§ **WHAT THIS TASK INVOLVES**
What do the lines say from the one containing "[235,614,263,622] [25,633,39,641] want" to the end of the records? Restate them word for word, and only those.
┌──
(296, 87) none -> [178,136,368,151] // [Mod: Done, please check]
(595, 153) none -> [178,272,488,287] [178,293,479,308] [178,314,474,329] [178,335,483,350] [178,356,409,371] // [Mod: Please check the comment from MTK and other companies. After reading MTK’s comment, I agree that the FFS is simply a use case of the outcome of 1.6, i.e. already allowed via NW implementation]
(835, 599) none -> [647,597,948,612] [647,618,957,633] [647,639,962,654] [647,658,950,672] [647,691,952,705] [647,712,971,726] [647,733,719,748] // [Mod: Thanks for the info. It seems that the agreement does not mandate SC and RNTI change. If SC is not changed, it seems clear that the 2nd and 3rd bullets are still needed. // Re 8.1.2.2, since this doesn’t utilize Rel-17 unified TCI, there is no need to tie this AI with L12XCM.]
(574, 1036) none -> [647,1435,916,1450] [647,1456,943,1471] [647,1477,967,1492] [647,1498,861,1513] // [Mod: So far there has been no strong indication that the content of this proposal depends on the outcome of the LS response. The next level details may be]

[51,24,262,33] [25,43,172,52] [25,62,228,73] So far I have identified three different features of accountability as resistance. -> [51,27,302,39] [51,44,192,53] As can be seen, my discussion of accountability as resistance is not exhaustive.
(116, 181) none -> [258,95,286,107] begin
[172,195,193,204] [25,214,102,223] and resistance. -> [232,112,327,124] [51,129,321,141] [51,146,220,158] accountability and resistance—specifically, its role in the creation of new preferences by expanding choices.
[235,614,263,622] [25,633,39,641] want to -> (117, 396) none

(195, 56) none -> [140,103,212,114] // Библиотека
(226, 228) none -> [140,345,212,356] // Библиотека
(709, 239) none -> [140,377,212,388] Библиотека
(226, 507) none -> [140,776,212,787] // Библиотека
└──
§ **ANSWER TO THIS EXERCISE**
[235,614,263,622] [25,633,39,641] want to -> (117, 396) none

(195, 56) none -> [140,103,212,114] // Библиотека
(226, 228) none -> [140,345,212,356] // Библиотека
(709, 239) none -> [140,377,212,388] Библиотека
(226, 507) none -> [140,776,212,787] // Библиотека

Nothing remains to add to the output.